I bought my first Lemonade (LMND -2.08%) shares in December 2020, near the stock's all-time peak. The computerized insurance service looked fantastic at the time, and I expected big things from Lemonade in the long run.
Well, Lemonade's automated insurance revolution wasn't as unstoppable as I had expected. The company's loss ratio soared, revenues slumped, and the stock price plunged. That specific position is down 54% as of Aug. 15, 2025.
But you know what? I still saw great long-term promise in a customer-friendly insurance service driven by artificial intelligence (AI). So, I doubled down on my Lemonade investment in 2021 and 2022. More recently, the bullish investment thesis has started to play out. All things considered, my total Lemonade holdings have gained 16% so far, despite the unprofitable 2020 investment.
Lemonade is making great strides these days, but where will it go next? Let's see what the company and stock might achieve by the summer of 2026.
Lemonade's recent progress (less pulp and more sugar)
Before looking ahead, let's review Lemonade's recent progress.
First and foremost, lots of customers are signing up for Lemonade's car, pet, life, and homeowner insurance plans. The company had 2.69 million clients at the end of June, a 41% increase in two years. Over the same period, the in-force premium balance rose from $687 million to $1.08 billion -- a 57% jump. The premium per customer is up, and the gross loss ratio has fallen from 94% to 70% (and lower is better). Lemonade's revenues are soaring:
LMND Revenue (TTM) data by YCharts. TTM = trailing 12 months.
In other words, the once-struggling business is humming on most of its cylinders. Back in the day, Lemonade explained that it would take some time to train its AI-based insurance claim systems on real-world customer data. The gains posted so far are the results of a growing customer list, and the data-driven benefits should continue to stack up in the future, too.

Image source: Getty Images.
Growing pains and room to improve
Mind you, Lemonade's business improvement remains a work in progress. Free cash flow is still negative, though management expects a positive full-year reading by the end of 2025. The car insurance service is only available in 10 U.S. states so far, and Lemonade's homeowners insurance has been approved in 28 states. The European portfolio of renters and homeowners insurance plans is only live in five countries today, with 27 more on the "coming soon" list.

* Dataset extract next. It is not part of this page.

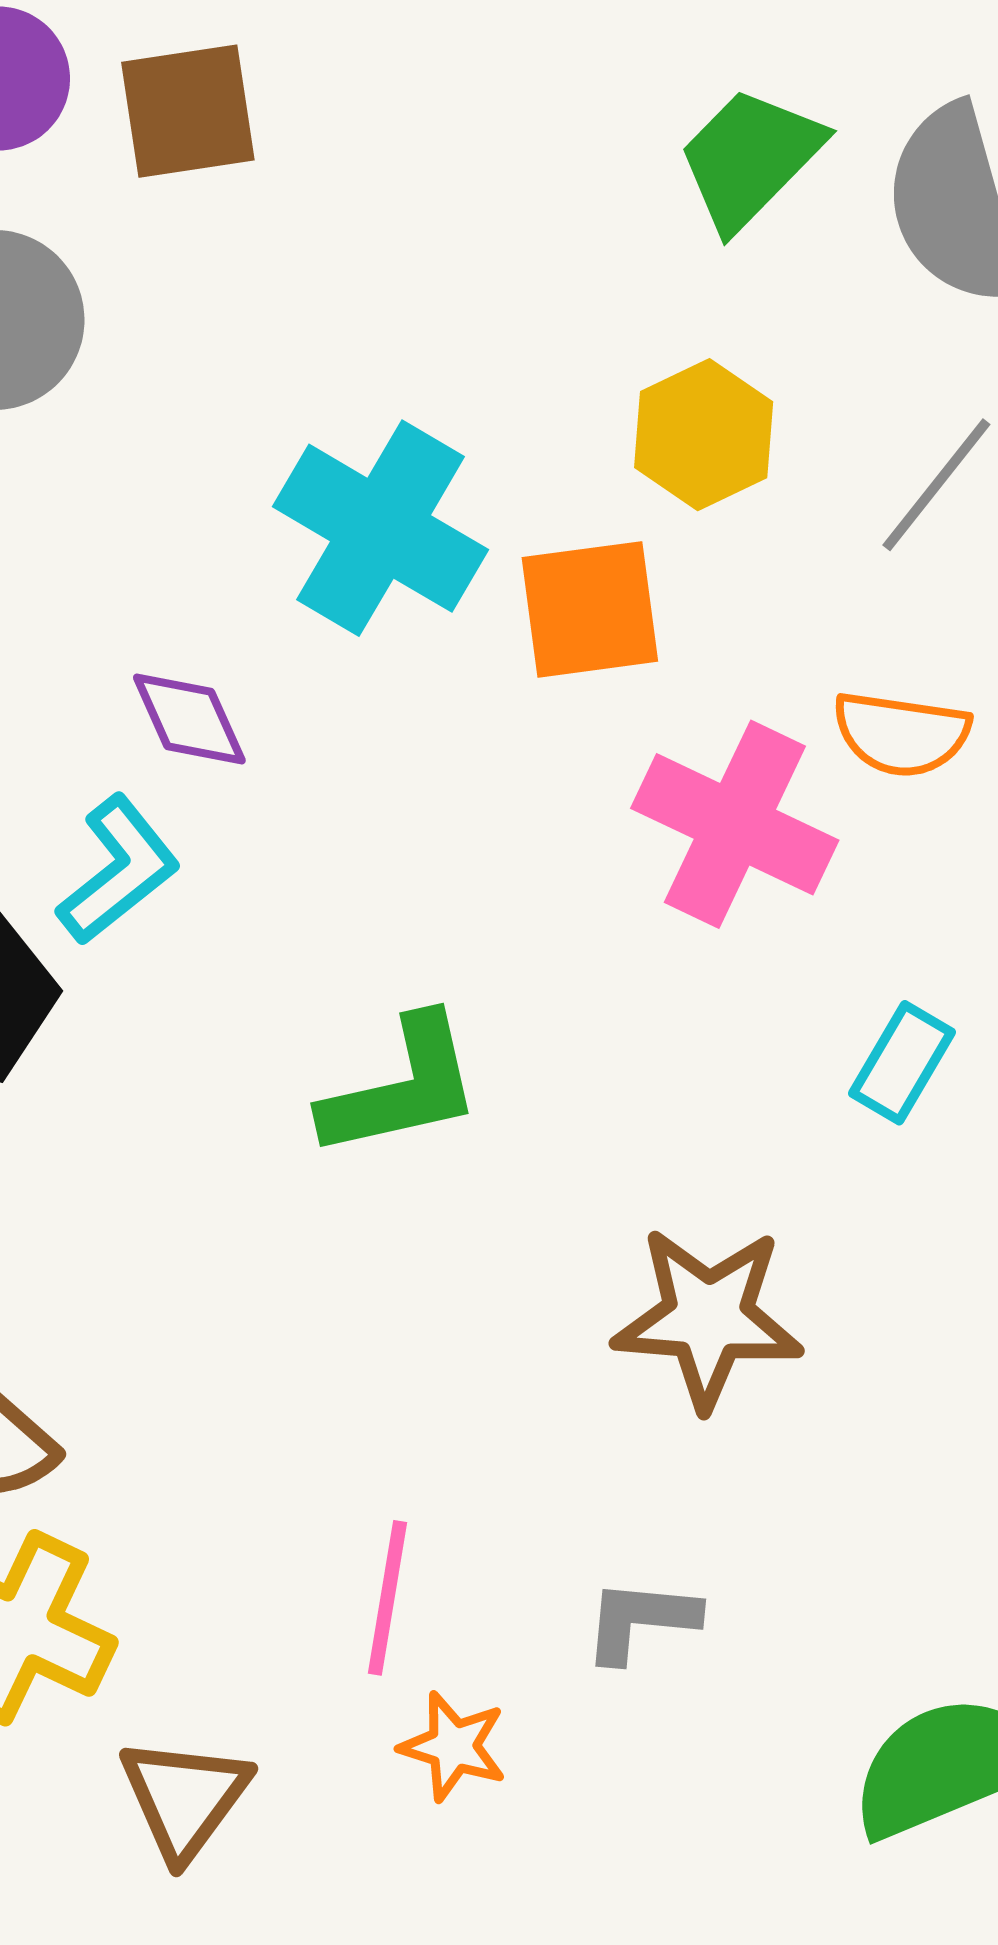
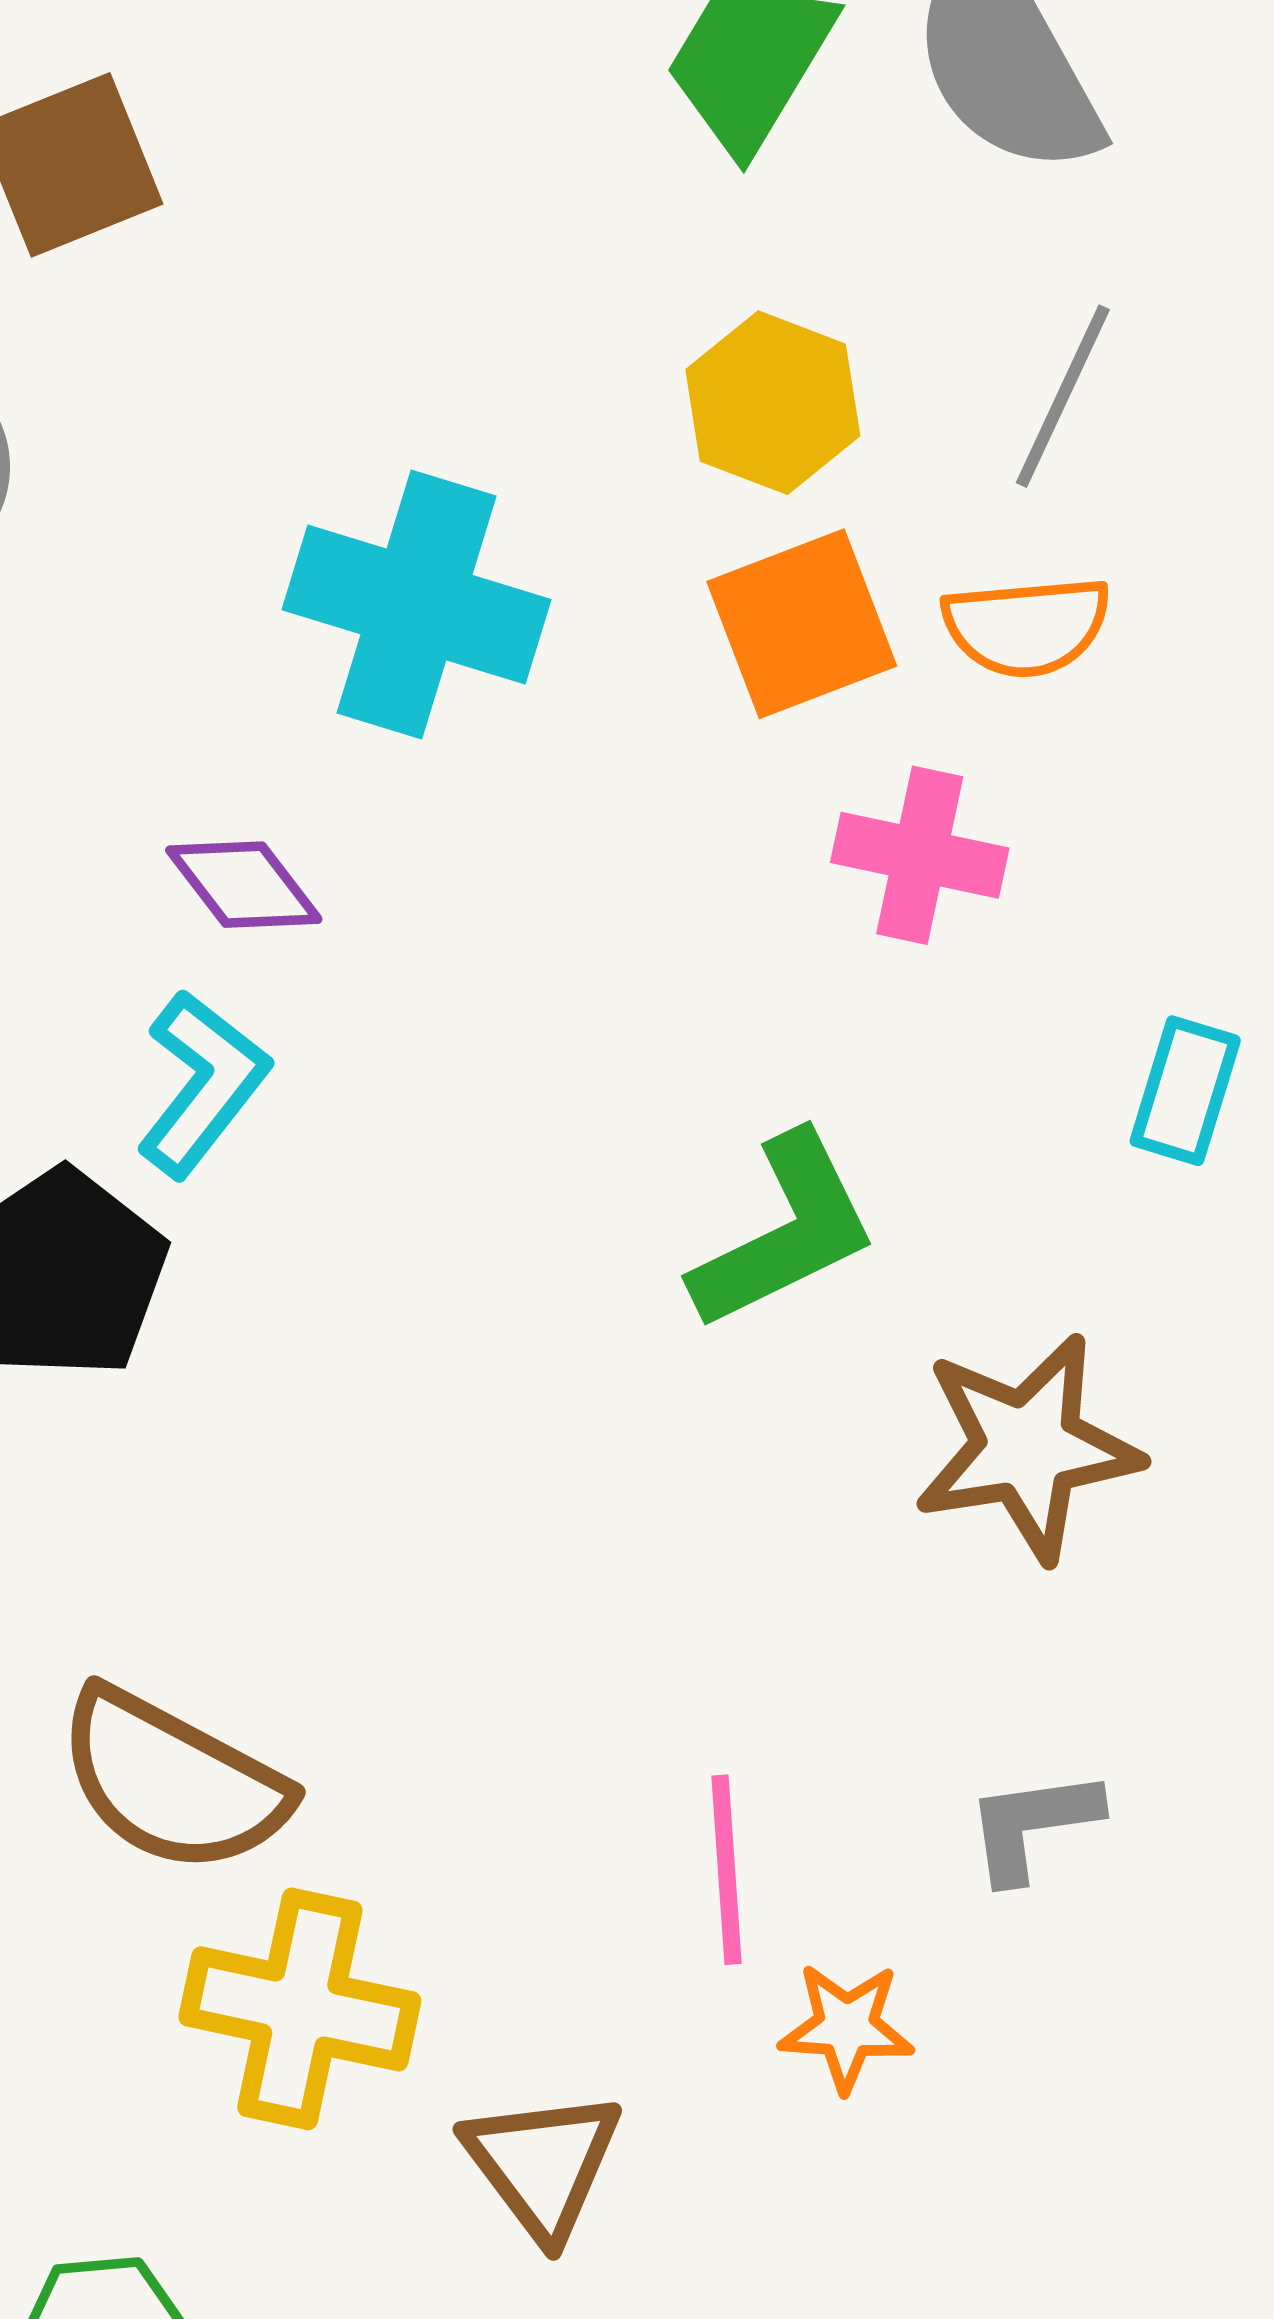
orange square: (590, 609) -> (802, 624), moved
orange semicircle: (901, 734) -> (1027, 626), moved
pink cross: (735, 824) -> (920, 855), size x0.7
green L-shape: (402, 1087) -> (785, 1232), moved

The lessons learned and AI training completed in existing markets tend to transfer smoothly into new geographic targets, with minor tweaks based on the local risk profile. They don't get a lot of earthquakes and hurricanes in France, for example. In the long run, I see no reason why Lemonade shouldn't be a global business.
What's next for Lemonade?
Where will Lemonade be in a year, then?
Your guess is as good as mine -- maybe mixing up a batch of sweet profits, or perhaps still getting the citrusy recipe just right. What's clear is that Lemonade's blend of AI and insurance is finally starting to hit the right notes for investors, but it's not a finished product yet. In fact, it's still early in Lemonade's effort to shake up the insurance industry with AI tools. A few more markets should open up by next summer, and the customer sign-up figures should speed up. These are bullish developments, leaving plenty of room for even greater gains in the long run.
If you like your investments with a twist (and can stomach some sour notes along the way), Lemonade could be worth a sip in 2025. I wouldn't aim for big gains by next summer, but buckle down at the dinner table to enjoy great long-term returns. Investing is a marathon, not a sprint.